> EXERCISE AIM:
Copy the listing that follows exactly. Its pictures do not belong in the copy.

> SUPPLIED DATA:
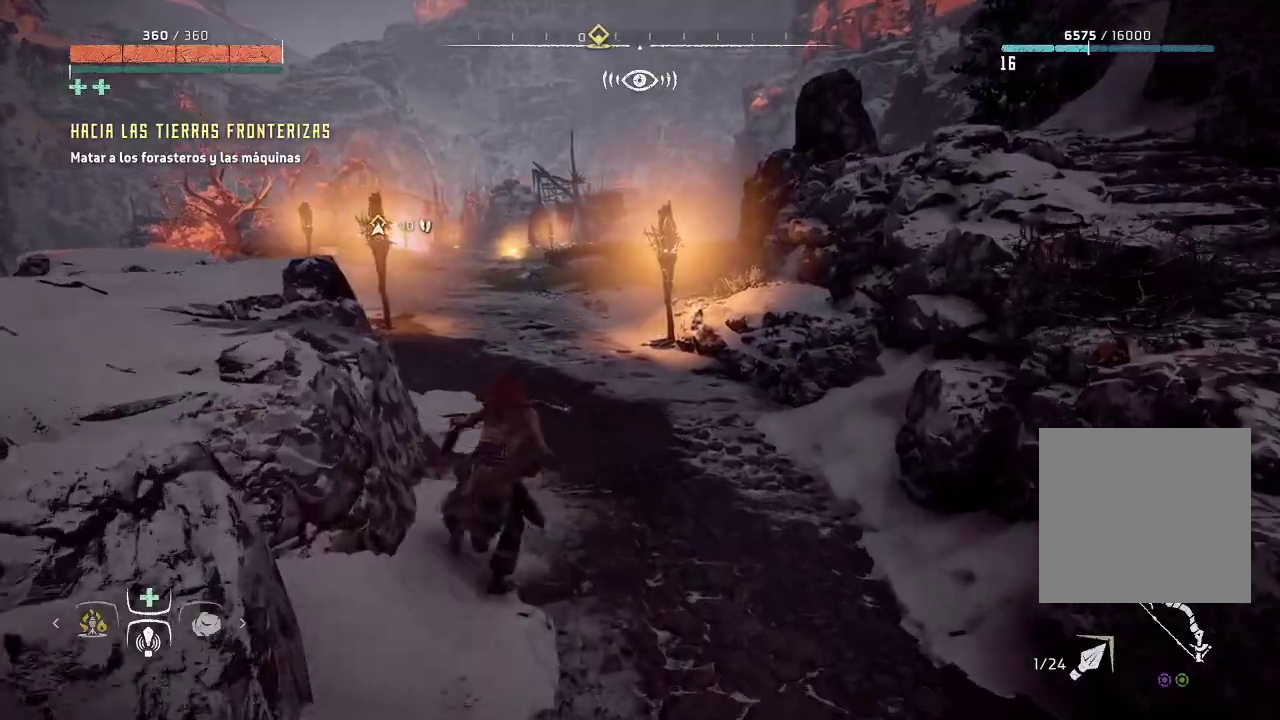
{"buttons": [], "left_stick": "up", "right_stick": "center", "events": []}
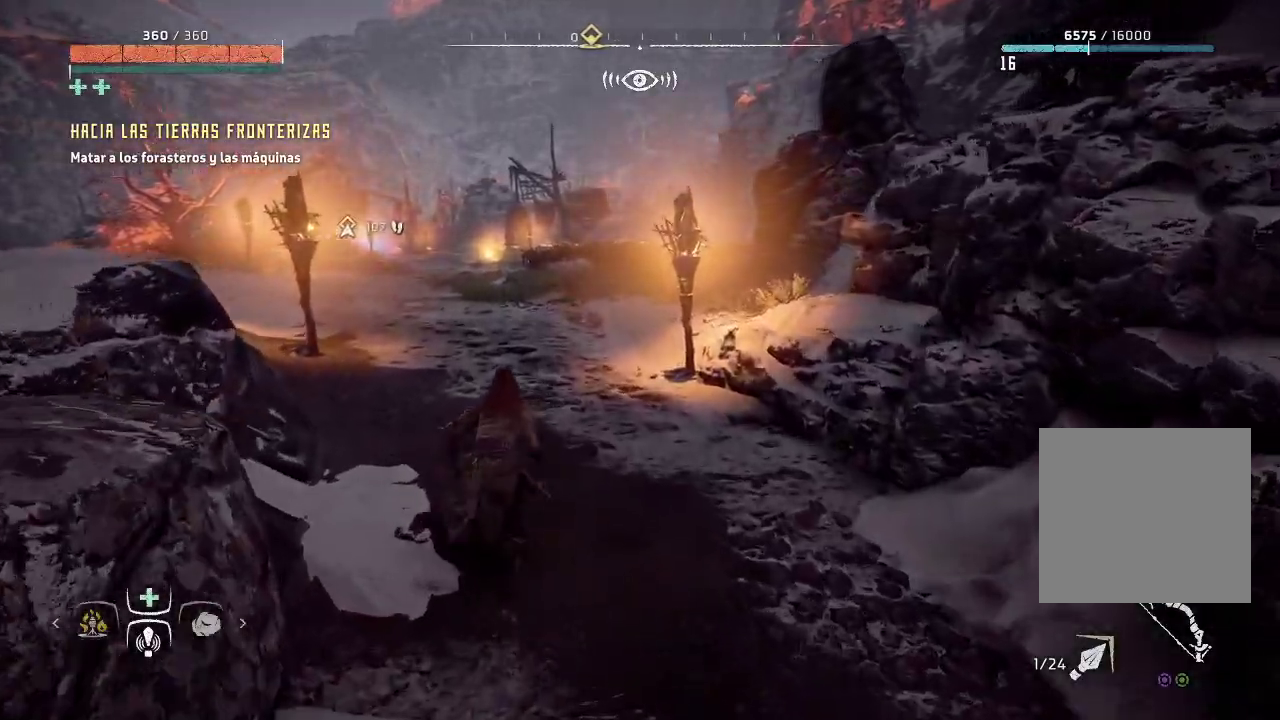
{"buttons": [], "left_stick": "up", "right_stick": "center", "events": []}
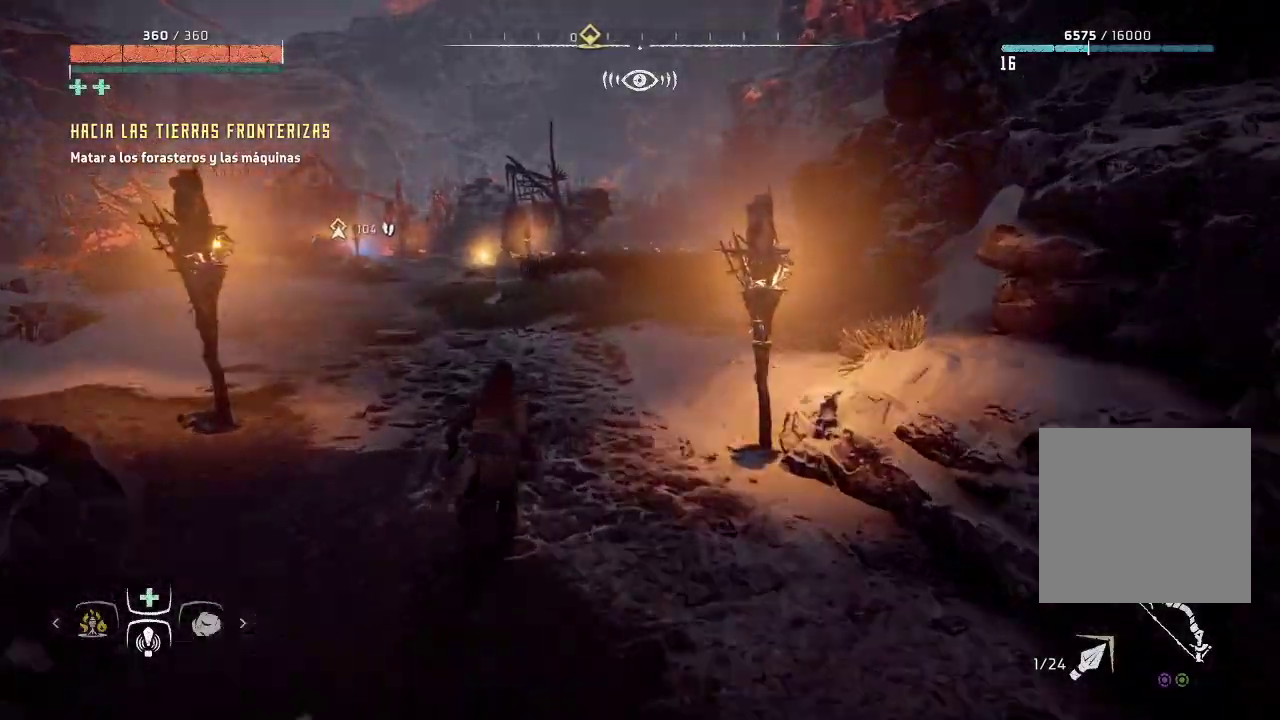
{"buttons": [], "left_stick": "up", "right_stick": "center", "events": []}
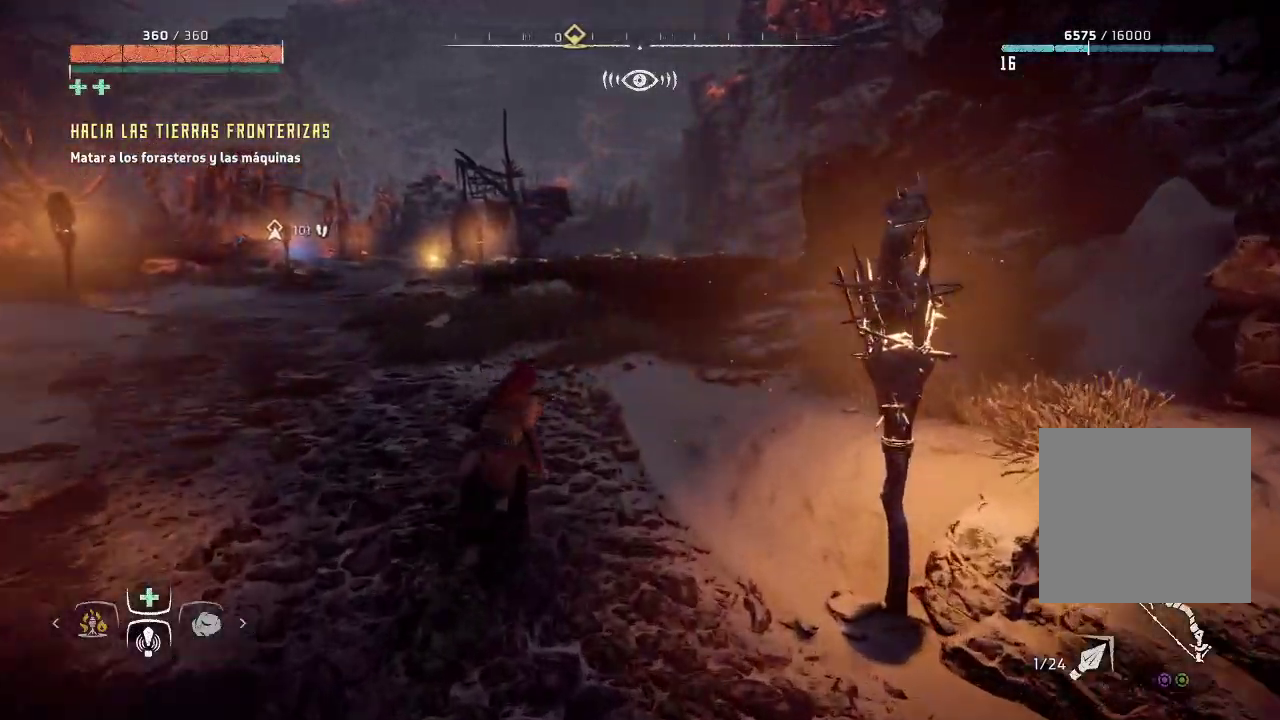
{"buttons": [], "left_stick": "up", "right_stick": "center", "events": []}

> ANSWER TO THIS TASK:
{"buttons": [], "left_stick": "up", "right_stick": "center", "events": []}
{"buttons": [], "left_stick": "up", "right_stick": "center", "events": []}
{"buttons": [], "left_stick": "up", "right_stick": "center", "events": []}
{"buttons": [], "left_stick": "up", "right_stick": "center", "events": []}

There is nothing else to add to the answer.